После двух или трех часов беспрерывного полосканья своих волос Зеила идет к могиле Дукмора, обнимает ее, прижимается к ней лицом, покрывает волосами и остается так, безмолвно и неподвижно, до тех пор, пока которая-нибудь из ее названых матерей придет взять ее и отвесть домой. Без малейшего сопротивления она повинуется и идет послушно за тою, которая придет сказать ей: «Полно, Зеила, пойдем в деревню — тебя ждут».

Зима прекращает все. Зеила остается в избе, не ходит на ключ, не моет волос и никогда не поет своей песни. Тиха, покорна, трудолюбива, она с утра до вечера занимается делом и даже самыми тяжелыми работами; по наружности казалось бы, что она спокойна, но ужасная сухощавость, смертная бледность, всегда потупленный взор и беспрестанное молчание показывают невыразимую тяжесть сердечных мук и близкий конец жизни. Тщетно все женщины, на руках которых она выросла и которые любили ее почти более своих собственных детей, тщетно старались не допускать ее к тяжелым работам: не было на это средства, и они наконец, несмотря на свою простоту, поняли, что терзания души ее превзойдут меру, если она останется хоть на один день в праздности, поняли, что беспрерывное занятие для нее необходимо, и дали ей волю поступать, как она хочет. В первые дни после ее грустного выздоровления они хотели было утешить ее, разговорить, заставить сказать хотя одно слово. «Да успокойся, Зеила, дитя наше! — говорили они, плача и обнимая ее. — Бесценное дитя наше! Скажи нам что-нибудь! Скажи нам, что у тебя болит? Что тебе надобно? Скажи нам хоть слово, дай нам, ради бога, услышать голос твой! Послушайся же нас, Зеила, не мучь так бедных матерей своих!..» Все было бесполезно. На их ласки, слова и плач Зеила отвечала молчанием, томным взором и тем, что прилегала на грудь той из них, которая сидела к ней ближе; последнее делала она машинально, по какому-то темному воспоминанию детской привязанности, которую имела ко всем женщинам деревни, ее воспитавшим, но приметно было, что теперь она не узнавала ни одной из них. Ужасное состояние! Приближение весны делало в ней ощутительную перемену. Глаза и все черты лица оживлялись, наружное спокойствие исчезало; она была в беспрерывном волнении и каком-то нетерпеливом ожидании. На лице ее изображалось иногда чувство радости, кроткого веселья, уверенности в счастии (увы! навсегда минувшем!). Но вдруг вся физиономия ее изменялась; испуг и страдание рисовались в глазах ее и во всех чертах лица — страдание, столь жестокое, что женщины, сидевшие с нею, ломая руки, убегали прочь…

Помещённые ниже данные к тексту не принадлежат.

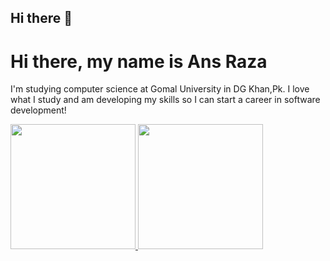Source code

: ## Hi there 👋

<!--
**0xAnsR/0xAnsR** is a ✨ _special_ ✨ repository because its `README.md` (this file) appears on your GitHub profile.

Here are some ideas to get you started:

- 🔭 I’m currently working on ...
- 🌱 I’m currently learning ...
- 👯 I’m looking to collaborate on ...
- 🤔 I’m looking for help with ...
- 💬 Ask me about ...
- 📫 How to reach me: ...
- 😄 Pronouns: ...
- ⚡ Fun fact: ...
-->
# Hi there, my name is Ans Raza 

I'm studying computer science at Gomal University in DG Khan,Pk. I love what I study and am developing my skills so I can start a career in software development!  

<a href="https://github.com/0xAnsR">
  <img height="200" src="https://github-readme-stats.vercel.app/api?username=0xAnsR" />
</a>
<a href="https://github.com/0xAnsR">
  <img height="200" src="https://github-readme-stats.vercel.app/api/top-langs/?username=0xAnsR&layout=compact&langs_count=8" />
</a>           
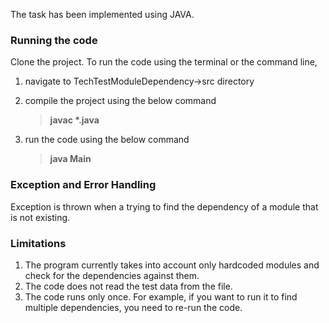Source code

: The task has been implemented using JAVA.

### Running the code

Clone the project. To run the code using the terminal or the command line,

1. navigate to TechTestModuleDependency->src directory

2. compile the project using the below command

    > **javac \*.java**

3. run the code using the below command

    > **java Main**

### Exception and Error Handling

Exception is thrown when a trying to find the dependency of a module that is not existing.

### Limitations

1. The program currently takes into account only hardcoded modules and check for the dependencies against them.
2. The code does not read the test data from the file.
3. The code runs only once. For example, if you want to run it to find multiple dependencies, you need to re-run the code.
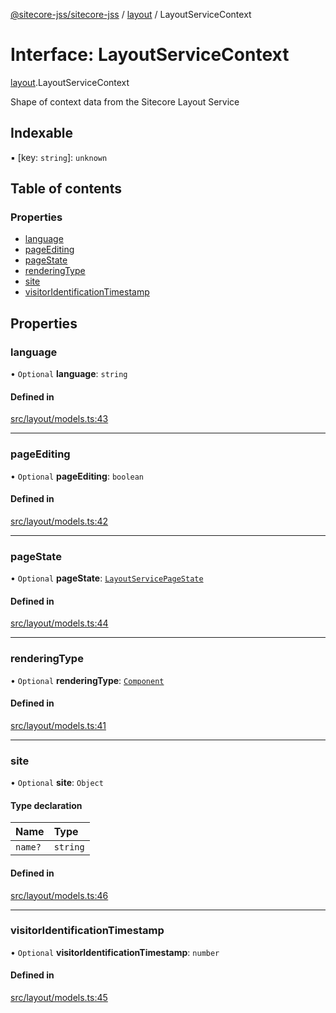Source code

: [@sitecore-jss/sitecore-jss](../README.md) / [layout](../modules/layout.md) / LayoutServiceContext

# Interface: LayoutServiceContext

[layout](../modules/layout.md).LayoutServiceContext

Shape of context data from the Sitecore Layout Service

## Indexable

▪ [key: `string`]: `unknown`

## Table of contents

### Properties

- [language](layout.LayoutServiceContext.md#language)
- [pageEditing](layout.LayoutServiceContext.md#pageediting)
- [pageState](layout.LayoutServiceContext.md#pagestate)
- [renderingType](layout.LayoutServiceContext.md#renderingtype)
- [site](layout.LayoutServiceContext.md#site)
- [visitorIdentificationTimestamp](layout.LayoutServiceContext.md#visitoridentificationtimestamp)

## Properties

### language

• `Optional` **language**: `string`

#### Defined in

[src/layout/models.ts:43](https://github.com/Sitecore/jss/blob/9e5ca529b/packages/sitecore-jss/src/layout/models.ts#L43)

___

### pageEditing

• `Optional` **pageEditing**: `boolean`

#### Defined in

[src/layout/models.ts:42](https://github.com/Sitecore/jss/blob/9e5ca529b/packages/sitecore-jss/src/layout/models.ts#L42)

___

### pageState

• `Optional` **pageState**: [`LayoutServicePageState`](../enums/layout.LayoutServicePageState.md)

#### Defined in

[src/layout/models.ts:44](https://github.com/Sitecore/jss/blob/9e5ca529b/packages/sitecore-jss/src/layout/models.ts#L44)

___

### renderingType

• `Optional` **renderingType**: [`Component`](../enums/layout.RenderingType.md#component)

#### Defined in

[src/layout/models.ts:41](https://github.com/Sitecore/jss/blob/9e5ca529b/packages/sitecore-jss/src/layout/models.ts#L41)

___

### site

• `Optional` **site**: `Object`

#### Type declaration

| Name | Type |
| :------ | :------ |
| `name?` | `string` |

#### Defined in

[src/layout/models.ts:46](https://github.com/Sitecore/jss/blob/9e5ca529b/packages/sitecore-jss/src/layout/models.ts#L46)

___

### visitorIdentificationTimestamp

• `Optional` **visitorIdentificationTimestamp**: `number`

#### Defined in

[src/layout/models.ts:45](https://github.com/Sitecore/jss/blob/9e5ca529b/packages/sitecore-jss/src/layout/models.ts#L45)
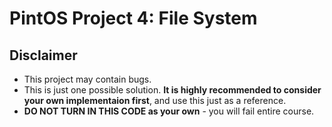 PintOS Project 4: File System
==================

## Disclaimer
 - This project may contain bugs.  
 - This is just one possible solution. **It is highly recommended to consider your own implementaion first**, and use this just as a reference.  
 - **DO NOT TURN IN THIS CODE as your own** - you will fail entire course.
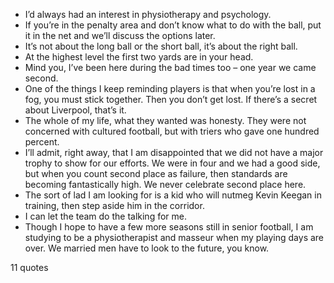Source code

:  - I’d always had an interest in physiotherapy and psychology.
 - If you’re in the penalty area and don’t know what to do with the ball, put it in the net and we’ll discuss the options later.
 - It’s not about the long ball or the short ball, it’s about the right ball.
 - At the highest level the first two yards are in your head.
 - Mind you, I’ve been here during the bad times too – one year we came second.
 - One of the things I keep reminding players is that when you’re lost in a fog, you must stick together. Then you don’t get lost. If there’s a secret about Liverpool, that’s it.
 - The whole of my life, what they wanted was honesty. They were not concerned with cultured football, but with triers who gave one hundred percent.
 - I’ll admit, right away, that I am disappointed that we did not have a major trophy to show for our efforts. We were in four and we had a good side, but when you count second place as failure, then standards are becoming fantastically high. We never celebrate second place here.
 - The sort of lad I am looking for is a kid who will nutmeg Kevin Keegan in training, then step aside him in the corridor.
 - I can let the team do the talking for me.
 - Though I hope to have a few more seasons still in senior football, I am studying to be a physiotherapist and masseur when my playing days are over. We married men have to look to the future, you know.

11 quotes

— Боже мой! Вы растерзали мое сердце вашею повестью, но продолжайте, продолжайте, прошу вас, будьте так милостивы и немилостивы вместе!

— Повесть моя приходит к концу. В помешательстве Зеилы было еще одно замечательное обстоятельство. Хотя она зимою никогда не пела своей песни, но всегда болезненно вздрагивала, если слышала кого-нибудь поющего.

— Неужели имел кто-нибудь бесчеловечье петь при ней те слова, которыми она оплакивала свое несчастье?